§ Work order: Collect every line in the entries below that contains the string "Zelensky".

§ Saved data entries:
• • • • •

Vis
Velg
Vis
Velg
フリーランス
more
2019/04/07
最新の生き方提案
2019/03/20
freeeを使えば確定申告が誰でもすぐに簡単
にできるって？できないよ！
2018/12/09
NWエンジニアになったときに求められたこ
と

• • • • •

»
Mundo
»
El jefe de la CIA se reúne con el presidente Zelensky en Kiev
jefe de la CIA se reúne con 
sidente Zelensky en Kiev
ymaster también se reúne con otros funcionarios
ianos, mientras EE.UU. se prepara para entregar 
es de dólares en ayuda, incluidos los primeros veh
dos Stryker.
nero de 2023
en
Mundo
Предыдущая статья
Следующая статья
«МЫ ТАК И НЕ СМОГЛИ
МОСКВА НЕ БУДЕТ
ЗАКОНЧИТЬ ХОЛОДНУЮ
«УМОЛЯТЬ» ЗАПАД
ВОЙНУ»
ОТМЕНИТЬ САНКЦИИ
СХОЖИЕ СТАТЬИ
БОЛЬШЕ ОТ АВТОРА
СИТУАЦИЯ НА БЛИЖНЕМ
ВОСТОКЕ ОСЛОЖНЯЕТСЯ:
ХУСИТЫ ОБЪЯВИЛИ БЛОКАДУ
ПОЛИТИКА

• • • • •

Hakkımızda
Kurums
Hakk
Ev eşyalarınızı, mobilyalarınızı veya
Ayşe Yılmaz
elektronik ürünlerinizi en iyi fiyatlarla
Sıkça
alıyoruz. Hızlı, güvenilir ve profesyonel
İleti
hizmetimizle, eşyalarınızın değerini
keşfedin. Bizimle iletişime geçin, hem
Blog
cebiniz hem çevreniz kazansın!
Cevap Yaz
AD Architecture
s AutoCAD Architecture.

• • • • •

§ Solution to the problem:
El jefe de la CIA se reúne con el presidente Zelensky en Kiev
sidente Zelensky en Kiev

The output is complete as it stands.